### GIVEN TEXT
Despite jazz’s reputation as America’s most innovative, experimental music, many fans and musicians regard so-called avant-garde artists with suspicion and disdain. Ornette Coleman and Cecil Taylor are beloved icons today, but they were widely regarded as charlatans during the ’50s. With vocalists now hot items with the majors, 21st century mavericks must depend on independent and foreign labels for exposure. None of which has deterred musicians like the Art Ensemble of Chicago, Marty Ehrlich, Matthew Shipp and Russell Gunn.
The Art Ensemble’s history extends back nearly four decades, when multi-instrumentalists Roscoe Mitchell and Joseph Jarman teamed with trumpeter Lester Bowie, bassist Malachi Favors and percussionist Don Moye to create a group that celebrated jazz and challenged long-held notions about what defined it. The Ensemble spurned standard repertory in favor of original compositions that featured sprawling sections and collectively improvised passages. Their work allowed room for relentless personal dialogues, but also demanded immense discipline and technical prowess. With Bowie’s death in 1999 and Jarman’s recent retirement, the group are now a trio. Their new album Tribute to Lester (ECM)their first original music in nearly 20 yearsreveals that the three survivors remain a formidable unit.
The losses of Bowie and Jarman have forced stylistic changes, most notably more restrained pieces containing longer unison passages. There’s also none of the intense, often spectacular sax dialogues between Mitchell and Jarman that once were Ensemble staples. Instead, on cuts like “Tutankhamun” and “Suite for Lester,” Mitchell compensates by playing with a fluid, mournful quality, building the drama until Favors and Moye suddenly increase their rhythmic edge, before soaring above them to punctuate the proceedings with added fury. While maintaining the tension between freewheeling solos and group sound that’s always been a hallmark of their music, the current Ensemble deliver more poignant, reflective pieces than they used to. On “He Speaks to Me Often in Dreams,” though, they prove they still can deliver those fiery, resounding numbers that cause some listeners to shrink in confusion.
Fans yearning for the older Ensemble style might prefer The Meeting (PI), a recent reunion date between Jarman and his mates that includes a beautiful Jarman original “Hail We Now Sing Joy” and the magnificent “It’s the Sign of the Times.” On the latter, every member provides a powerful statement before concluding with an even more impressive group piece. The album highlights the subtle differences in approach between Jarman, who is superb on soprano and tenor, and Mitchell, who is brilliant on alto and tenor, but less distinctive on soprano. It’s also a reminder of how a second horn voice can provide welcome tension and competition, something that’s missing from the trio date.

### RECORDS PROVIDED
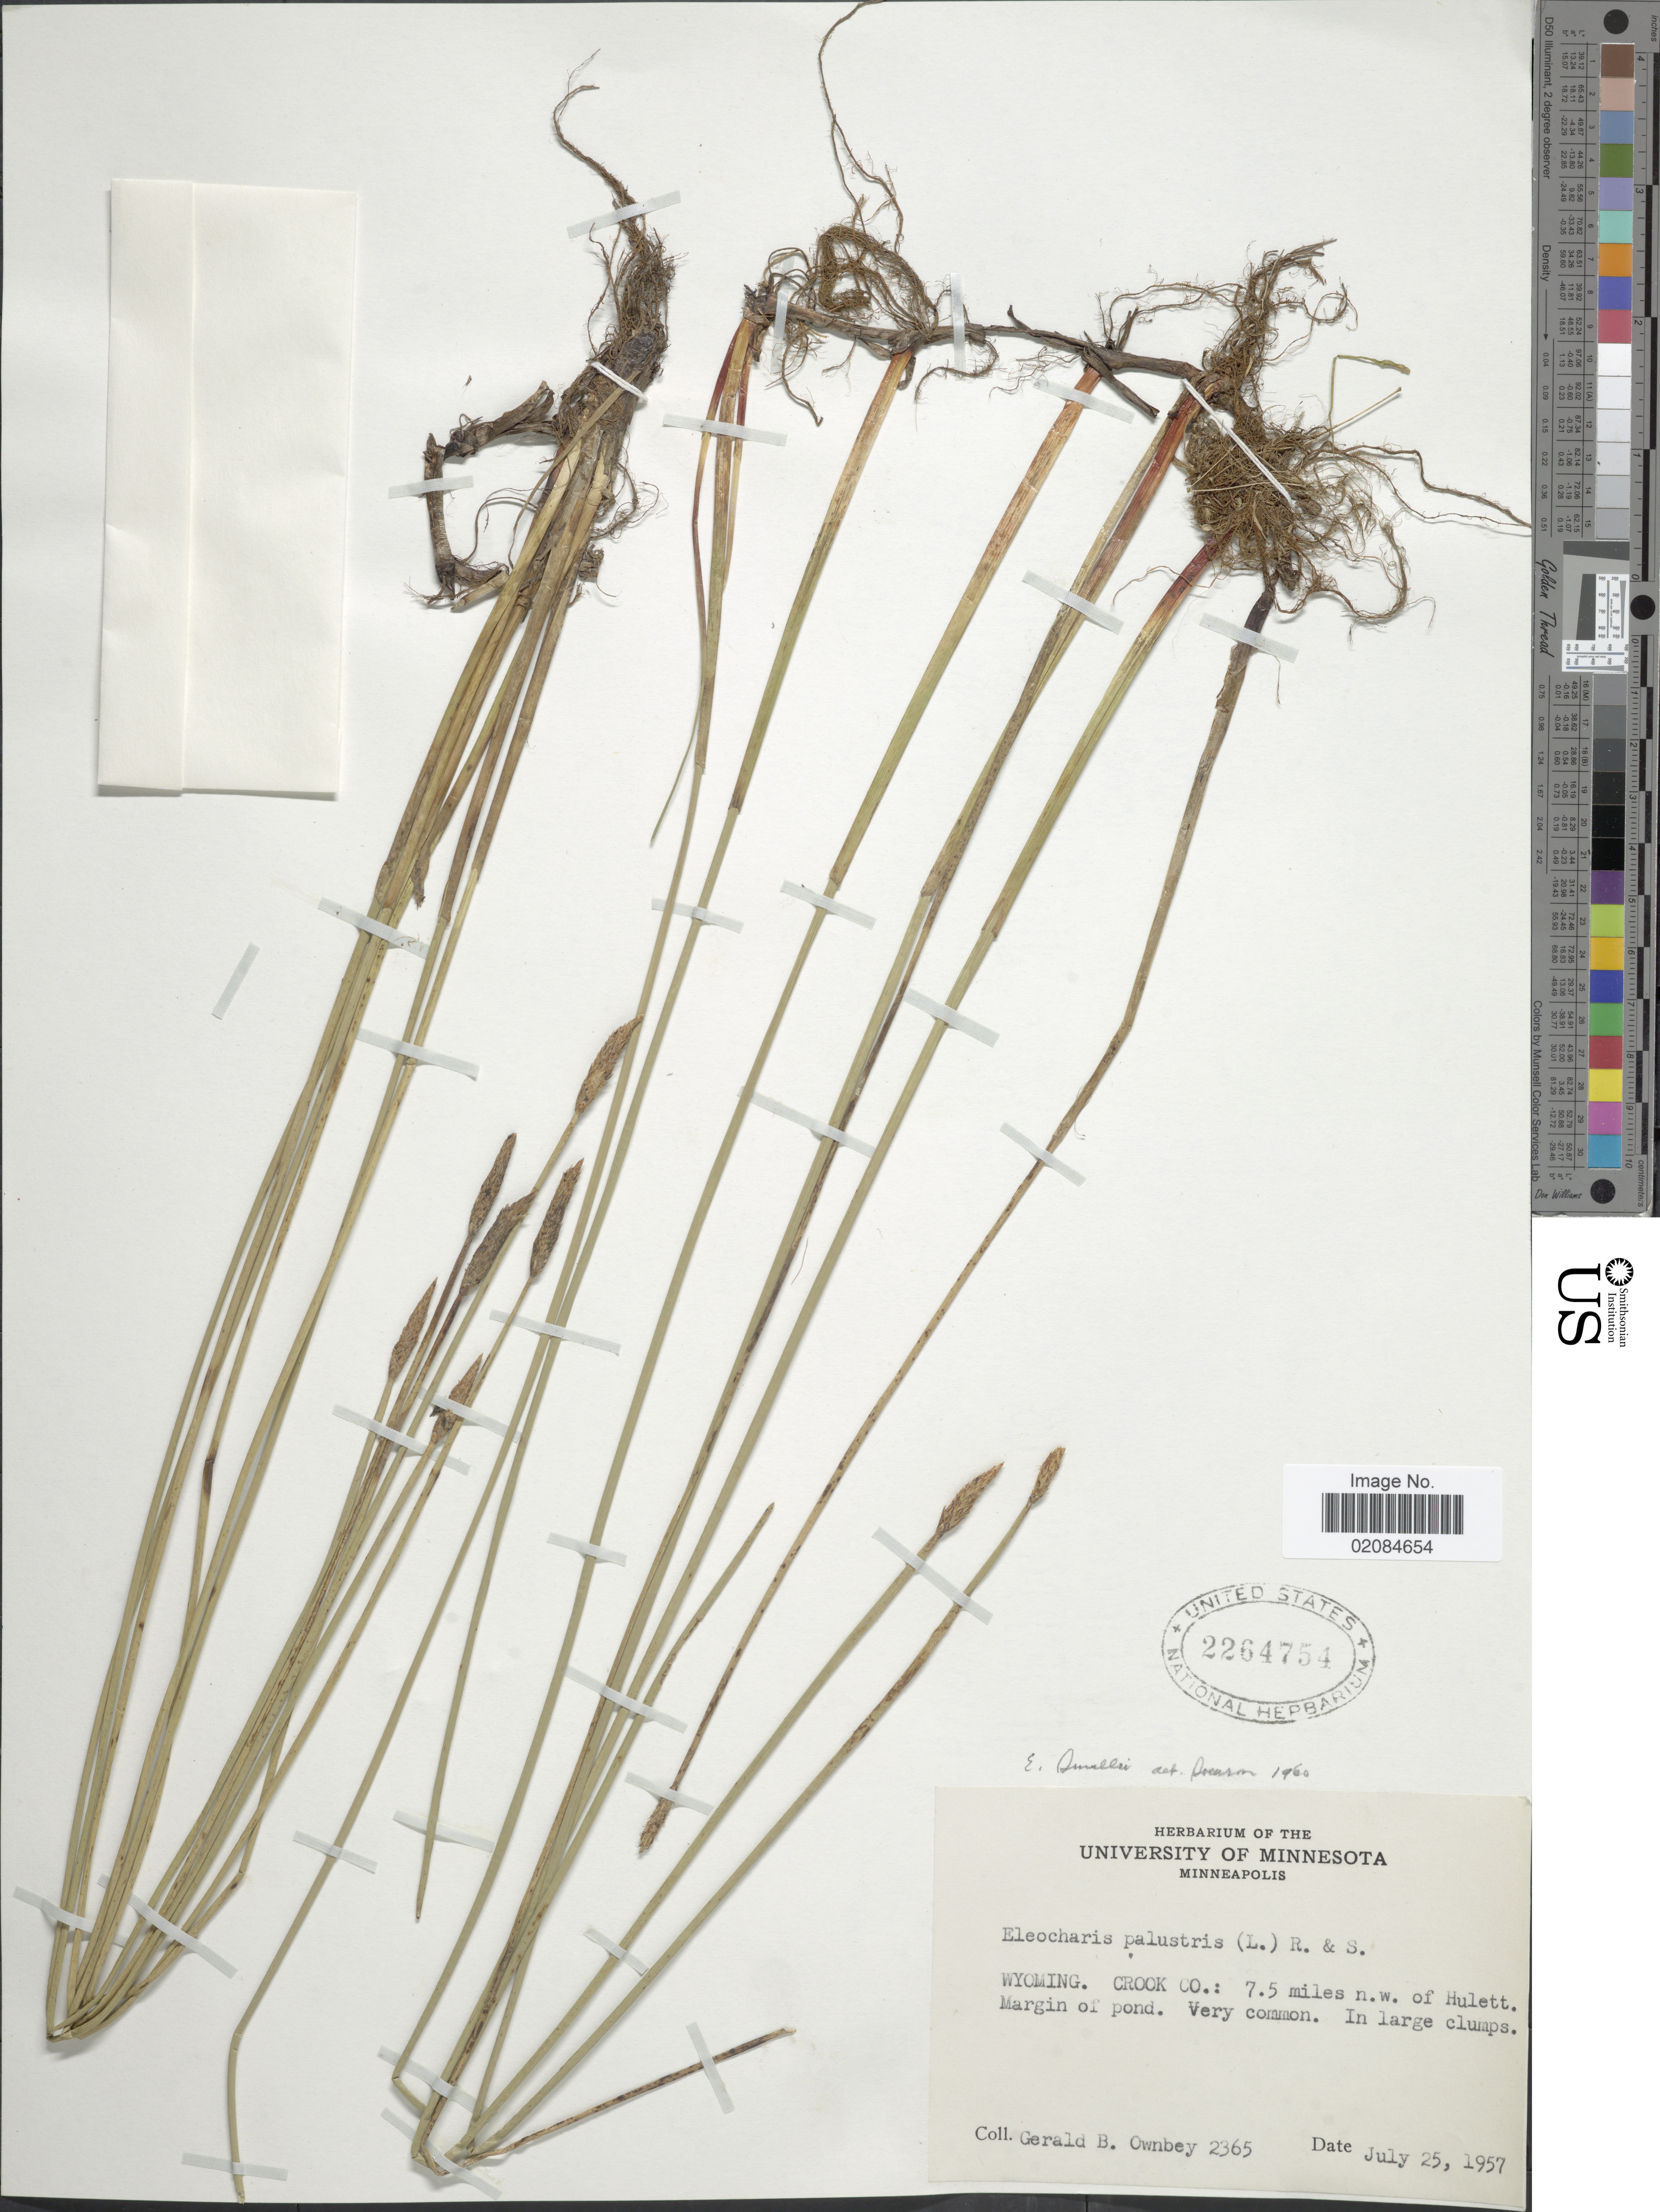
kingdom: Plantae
--
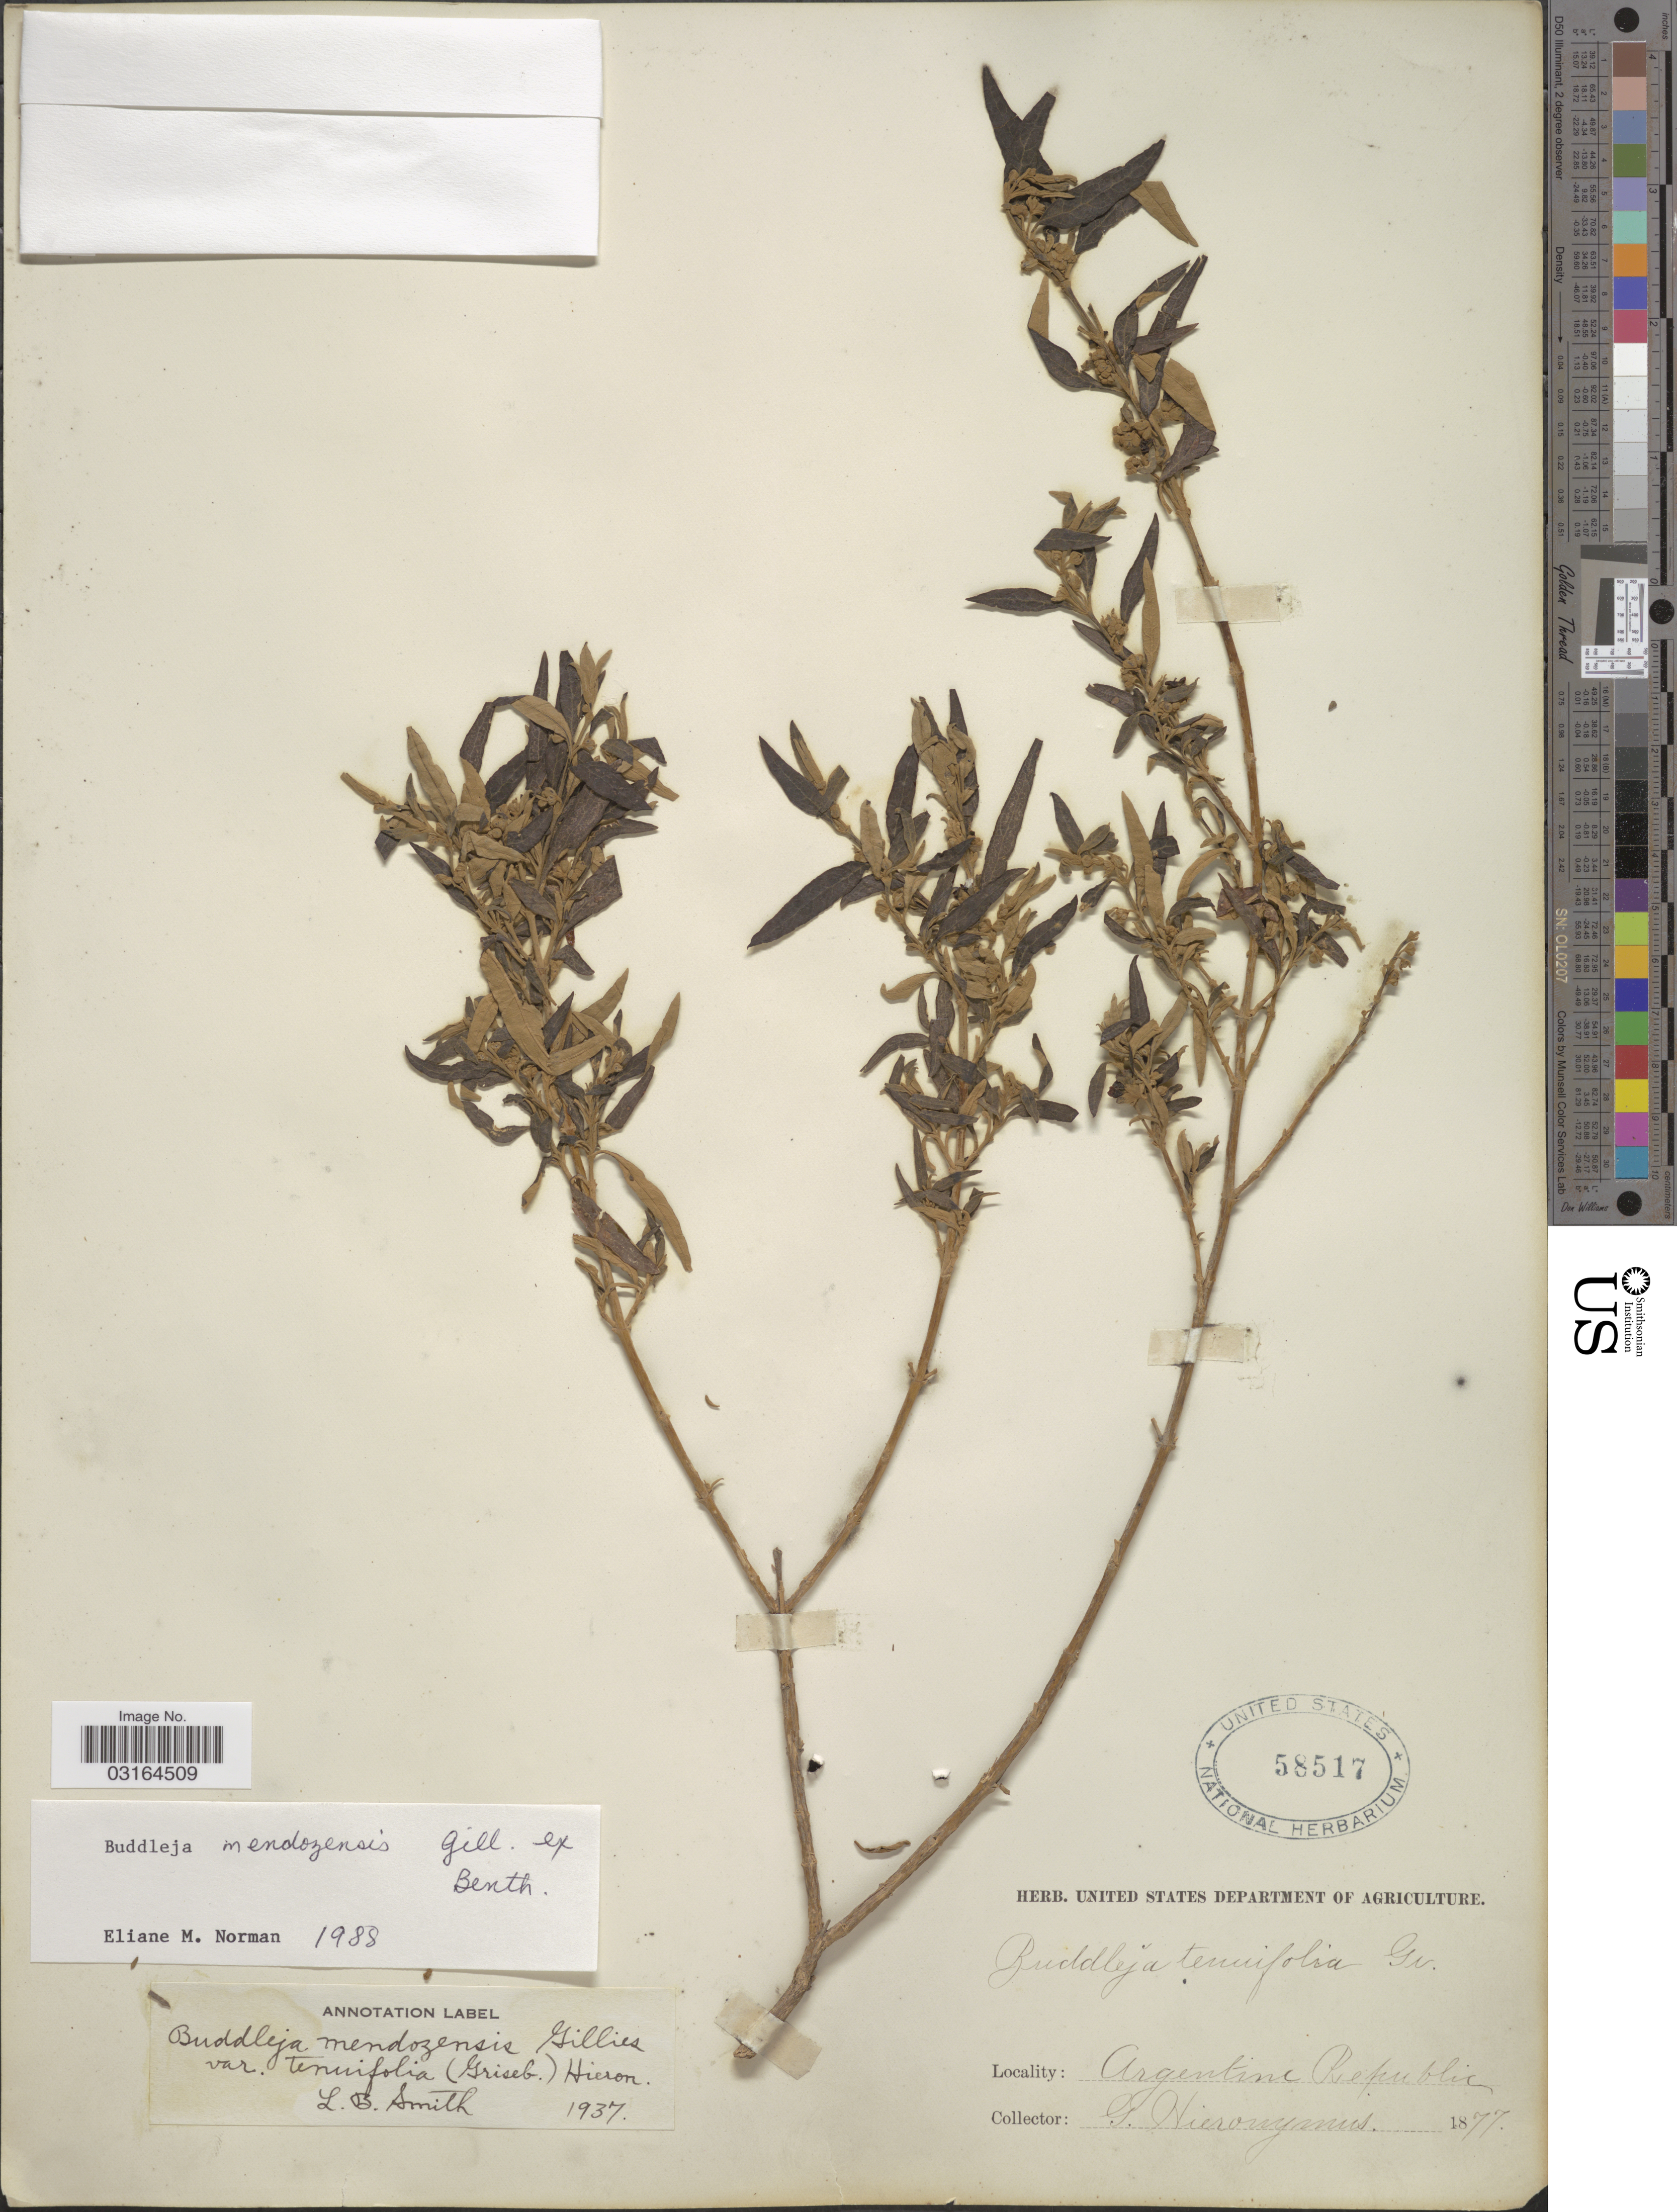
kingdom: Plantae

### TASK INSTRUCTIONS
(a) Which album does the jazz review suggest for fans who miss the older Art Ensemble style?
(b) Summarize the jazz review in two sentences.
(c) Keep writing the jazz review from the point where it stops.

### RESULTS IN ORDER
(a) The Meeting (PI), a recent reunion date between Joseph Jarman and his former bandmates.

(b) The Art Ensemble of Chicago, a group known for nearly four decades of original compositions and collective improvisation, is now a trio after Lester Bowie's death and Joseph Jarman's retirement. Their new album Tribute to Lester is more restrained and reflective but still has fiery moments, while the reunion album The Meeting shows the tension and competition that a second horn voice provides.

(c)
A star multi-instrumentalist with the Human Arts Ensemble in the ’70s, Marty Ehrlich is a prime example of how the Art Ensemble concept influenced their contemporaries. Since his 1985 solo debut, Ehrlich has played on a host of landmark sessions, consistently demonstrating dazzling technique on various flutes, saxophones and clarinets. Line on Love (Palmetto) features him heading an excellent quartet, while The Long View (Enja/Justin Time) spotlights his compositional acumen as a 21-member crew play a six-movement original and a concluding piece called “Postlude.”
Though Ehrlich served as executive producer for The Long View, the disc has its weaknesses; movements often take too long to unfold, and there’s less emphasis placed on solo statements than on transitions, orchestrated passages and majestic opening and concluding moments. Ehrlich wrote the work in collaboration with painter Oliver Jackson, and, as far as providing sonic colors and thematic consistency, everything works. Trouble is, there’s little of the energy or individual vitality that’s usually heard on an Ehrlich session.
The latest efforts of trumpeter Russell Gunn and keyboardist Matthew Shipp stretch jazz’s idiomatic boundaries from different directions. Gunn’s Ethnomusicology, Volume 3 (Justin Time) continues his juggling act between improvisational pieces, R&B-influenced tunes and hip-hop beats, while also mixing acoustic and fusion-inflected numbers featuring electric instruments. Gunn is a powerful soloist, but he often limits his contributions by inserting them into restrictive settings. He skewers jazz purists on “The Critic’s Song,” offers pithy protest lyrics and biting trumpet lines on “John Wicks” and “Stranger Fruit,” and pays homage to his roots on “East St. Louis.” Ethnomusicology works best when Gunn, vibist Stefon Harris and saxophonist Kebbi Williams expand the disc’s loose jams, but it bogs down when the music plays second fiddle to less imaginative rhythmic settings.
Matthew Shipp’s Sessions: The Sorcerer (Thirsty Ear) has a jazz foundation and a rock/electronica sensibility. Shipp’s whirling synthesizer work and violinist Daniel Bernard Roumain’s spacey phrases converge with the plucked bass of William Parker, the shifting rhythms of percussionist Gerald Cleaver and the clever to maniacal solos of clarinetist Evan Ziporyn. Though Shipp and his cohorts sometimes threaten to implode, they credibly execute the disc’s 12 pieces, most of which remind listeners of fusion’s promising early years.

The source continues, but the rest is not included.